Return each of the following lines word for word, with nothing changed, added, or left out.

[Working data]

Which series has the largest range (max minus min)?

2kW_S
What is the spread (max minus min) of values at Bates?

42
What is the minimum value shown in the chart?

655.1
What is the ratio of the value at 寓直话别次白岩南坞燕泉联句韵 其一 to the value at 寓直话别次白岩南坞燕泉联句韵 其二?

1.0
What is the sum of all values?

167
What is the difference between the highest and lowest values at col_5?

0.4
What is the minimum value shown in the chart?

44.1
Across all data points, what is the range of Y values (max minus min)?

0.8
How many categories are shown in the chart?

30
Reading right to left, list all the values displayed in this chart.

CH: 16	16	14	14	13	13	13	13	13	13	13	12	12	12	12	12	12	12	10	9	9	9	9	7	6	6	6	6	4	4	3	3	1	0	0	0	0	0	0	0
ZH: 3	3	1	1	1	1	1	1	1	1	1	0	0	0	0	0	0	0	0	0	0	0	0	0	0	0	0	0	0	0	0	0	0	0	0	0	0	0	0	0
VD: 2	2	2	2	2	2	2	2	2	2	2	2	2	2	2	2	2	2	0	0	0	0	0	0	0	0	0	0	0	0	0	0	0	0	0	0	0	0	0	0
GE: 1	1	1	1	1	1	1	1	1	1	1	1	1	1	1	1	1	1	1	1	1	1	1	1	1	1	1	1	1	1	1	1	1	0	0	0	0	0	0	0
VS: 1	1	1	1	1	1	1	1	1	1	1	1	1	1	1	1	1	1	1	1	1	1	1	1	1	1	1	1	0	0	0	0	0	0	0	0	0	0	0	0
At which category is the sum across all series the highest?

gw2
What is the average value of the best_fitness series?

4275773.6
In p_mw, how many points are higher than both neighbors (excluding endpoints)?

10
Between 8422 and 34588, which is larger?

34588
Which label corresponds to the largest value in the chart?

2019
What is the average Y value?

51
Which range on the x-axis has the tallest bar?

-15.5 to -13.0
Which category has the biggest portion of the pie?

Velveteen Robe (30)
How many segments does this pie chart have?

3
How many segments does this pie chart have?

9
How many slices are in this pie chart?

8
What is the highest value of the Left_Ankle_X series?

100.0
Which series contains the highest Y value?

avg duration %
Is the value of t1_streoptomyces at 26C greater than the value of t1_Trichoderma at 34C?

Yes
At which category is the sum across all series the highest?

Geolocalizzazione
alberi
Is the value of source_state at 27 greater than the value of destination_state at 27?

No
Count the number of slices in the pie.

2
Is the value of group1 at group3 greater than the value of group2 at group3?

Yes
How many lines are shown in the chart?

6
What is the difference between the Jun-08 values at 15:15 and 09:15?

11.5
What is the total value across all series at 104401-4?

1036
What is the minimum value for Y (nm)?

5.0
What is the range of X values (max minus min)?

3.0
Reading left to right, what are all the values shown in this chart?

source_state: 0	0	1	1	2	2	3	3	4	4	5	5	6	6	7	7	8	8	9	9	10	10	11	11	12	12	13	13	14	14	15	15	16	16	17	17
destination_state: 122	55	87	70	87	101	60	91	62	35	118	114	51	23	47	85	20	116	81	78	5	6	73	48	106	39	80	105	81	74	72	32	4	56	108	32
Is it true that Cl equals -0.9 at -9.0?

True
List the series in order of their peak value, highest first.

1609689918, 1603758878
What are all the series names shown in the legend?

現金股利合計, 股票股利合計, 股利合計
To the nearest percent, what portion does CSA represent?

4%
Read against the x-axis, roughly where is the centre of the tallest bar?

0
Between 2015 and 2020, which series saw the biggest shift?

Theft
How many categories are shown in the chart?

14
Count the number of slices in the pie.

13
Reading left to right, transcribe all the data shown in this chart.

[/Working data]

**Worked solution**
Which series has the largest range (max minus min)?

2kW_S
What is the spread (max minus min) of values at Bates?

42
What is the minimum value shown in the chart?

655.1
What is the ratio of the value at 寓直话别次白岩南坞燕泉联句韵 其一 to the value at 寓直话别次白岩南坞燕泉联句韵 其二?

1.0
What is the sum of all values?

167
What is the difference between the highest and lowest values at col_5?

0.4
What is the minimum value shown in the chart?

44.1
Across all data points, what is the range of Y values (max minus min)?

0.8
How many categories are shown in the chart?

30
Reading right to left, list all the values displayed in this chart.

CH: 16	16	14	14	13	13	13	13	13	13	13	12	12	12	12	12	12	12	10	9	9	9	9	7	6	6	6	6	4	4	3	3	1	0	0	0	0	0	0	0
ZH: 3	3	1	1	1	1	1	1	1	1	1	0	0	0	0	0	0	0	0	0	0	0	0	0	0	0	0	0	0	0	0	0	0	0	0	0	0	0	0	0
VD: 2	2	2	2	2	2	2	2	2	2	2	2	2	2	2	2	2	2	0	0	0	0	0	0	0	0	0	0	0	0	0	0	0	0	0	0	0	0	0	0
GE: 1	1	1	1	1	1	1	1	1	1	1	1	1	1	1	1	1	1	1	1	1	1	1	1	1	1	1	1	1	1	1	1	1	0	0	0	0	0	0	0
VS: 1	1	1	1	1	1	1	1	1	1	1	1	1	1	1	1	1	1	1	1	1	1	1	1	1	1	1	1	0	0	0	0	0	0	0	0	0	0	0	0
At which category is the sum across all series the highest?

gw2
What is the average value of the best_fitness series?

4275773.6
In p_mw, how many points are higher than both neighbors (excluding endpoints)?

10
Between 8422 and 34588, which is larger?

34588
Which label corresponds to the largest value in the chart?

2019
What is the average Y value?

51
Which range on the x-axis has the tallest bar?

-15.5 to -13.0
Which category has the biggest portion of the pie?

Velveteen Robe (30)
How many segments does this pie chart have?

3
How many segments does this pie chart have?

9
How many slices are in this pie chart?

8
What is the highest value of the Left_Ankle_X series?

100.0
Which series contains the highest Y value?

avg duration %
Is the value of t1_streoptomyces at 26C greater than the value of t1_Trichoderma at 34C?

Yes
At which category is the sum across all series the highest?

Geolocalizzazione
alberi
Is the value of source_state at 27 greater than the value of destination_state at 27?

No
Count the number of slices in the pie.

2
Is the value of group1 at group3 greater than the value of group2 at group3?

Yes
How many lines are shown in the chart?

6
What is the difference between the Jun-08 values at 15:15 and 09:15?

11.5
What is the total value across all series at 104401-4?

1036
What is the minimum value for Y (nm)?

5.0
What is the range of X values (max minus min)?

3.0
Reading left to right, what are all the values shown in this chart?

source_state: 0	0	1	1	2	2	3	3	4	4	5	5	6	6	7	7	8	8	9	9	10	10	11	11	12	12	13	13	14	14	15	15	16	16	17	17
destination_state: 122	55	87	70	87	101	60	91	62	35	118	114	51	23	47	85	20	116	81	78	5	6	73	48	106	39	80	105	81	74	72	32	4	56	108	32
Is it true that Cl equals -0.9 at -9.0?

True
List the series in order of their peak value, highest first.

1609689918, 1603758878
What are all the series names shown in the legend?

現金股利合計, 股票股利合計, 股利合計
To the nearest percent, what portion does CSA represent?

4%
Read against the x-axis, roughly where is the centre of the tallest bar?

0
Between 2015 and 2020, which series saw the biggest shift?

Theft
How many categories are shown in the chart?

14
Count the number of slices in the pie.

13
Reading left to right, transcribe all the data shown in this chart.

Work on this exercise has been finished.